Reduced hepatic insulin elimination may intensify insulin resistance via chronic elevations of circulating fasting and postprandial insulin concentrations (20,31,32). The Gutt insulin sensitivity index, calculated as a ratio of postloading glucose disposal to the mean of fasting and 2-h postinsulin concentrations, has been suggested as the best predictor of T2DM after 5–8 years of follow-up (33). Our data showed a significant and positive correlation between the Gutt insulin sensitivity index and HIC, supporting complete capture of other important domains of T2DM in this index (32). In accordance with previously published data (11,34–36), we observed an inverse relationship between insulin secretion and HIC, potentially representing a physiological mechanism by which insulin secretion may regulate HIC. Thus, decreased HIC in subjects with metabolic syndrome may not compensate for lower insulin sensitivity but, rather, represent an additional element of insulin disturbance, possibly directly dependent on changes in insulin secretion. We can speculate that the decrease in the HIC may also be an important mechanism in the case of insulin secretion–stimulating diets like diets with a high glycemic index and the phenomenon of soft drink–induced metabolic syndrome being associated with nonalcoholic steatohepatitis (37). On the other hand, based on the epidemiological character of our study, we cannot entirely rule out the fact that HIC may simply cluster with metabolic syndrome without necessarily belonging to the syndrome as one of the defining components.

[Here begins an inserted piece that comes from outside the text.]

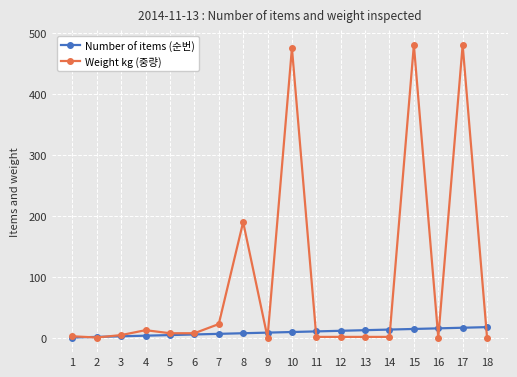

Rank the series by their average value, from highest to lowest.

Weight kg (중량), Number of items (순번)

However, mechanisms leading to the alteration of insulin degradation in humans are complex and not understood in detail (31). The insulin-degrading enzyme (IDE) is thought to be a major enzyme responsible for insulin degradation (31). All insulin-sensitive cells contain IDE and remove and degrade insulin. However, the liver is the main site of insulin clearance, removing ~75% during the first portal passage (31,36). Hyperglycemia downregulates the insulin-induced IDE activity in the liver cell model (19) and in this way may provoke the known decrease of IDE activity in T2DM (31). On the other hand, insulin clearance is a highly heritable trait (8), and polymorphisms in the IDE gene are associated with increased T2DM risk and decreased OGTT-derived HIC in nondiabetic subjects (17).

We observed a close correlation between HIC and HDL cholesterol, a marker of liver fat metabolism. HIC correlated inversely with liver fat content and hepatic glucose production in diabetic and nondiabetic subjects (16). Taken together, decreased HIC is possibly the earliest marker of hepatic insulin resistance and is directly linked to insulin action in the liver with consequent effects on the hepatic lipid metabolism and liver inflammation.

Limitations of our study need to be mentioned. We measured HIC indirectly in two ways, based on previously reported techniques of insulin clearance calculation (12,17). Although direct assessment of portal concentration of hormones in human subjects has been established (36), this is not a practicable method for the use in large cohorts. In addition, the power to detect more moderate changes of HIC in our prospective study population is likely to be insufficient, and doing so would require the investigation of considerably larger prospective cohorts.

In conclusion, we found decreased HIC in middle-aged subjects with metabolic syndrome. The decrease of HIC showed a trend for association with a risk of incident metabolic syndrome and incident impaired glucose homeostasis independent of obesity and age. Both indices of HIC significantly correlated with different components of metabolic syndrome. Thus, OGTT-derived indices of HIC may be helpful for the identification of people with high risk of metabolic syndrome.